--- Data provided Enclosed Below ---
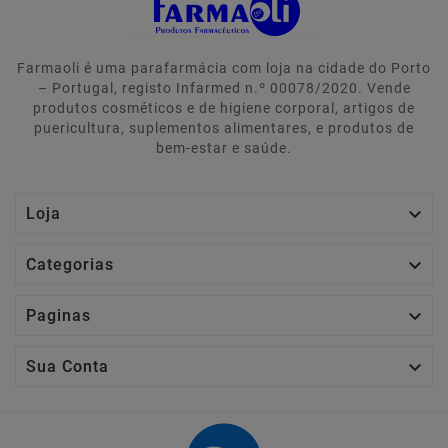
Farmaoli é uma parafarmácia com loja na cidade do Porto
– Portugal, registo Infarmed n.º 00078/2020. Vende
produtos cosméticos e de higiene corporal, artigos de
puericultura, suplementos alimentares, e produtos de
bem-estar e saúde.

Loja

Categorias

Paginas

Sua Conta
--- End of Enclosed Data provided ---
[To do]:
Write out the text of these rows again with every "produtos" replaced by "itens" and nothing else changed. Don't include the pictures.

[Response below]:
Farmaoli é uma parafarmácia com loja na cidade do Porto
– Portugal, registo Infarmed n.º 00078/2020. Vende
itens cosméticos e de higiene corporal, artigos de
puericultura, suplementos alimentares, e itens de
bem-estar e saúde.

Loja

Categorias

Paginas

Sua Conta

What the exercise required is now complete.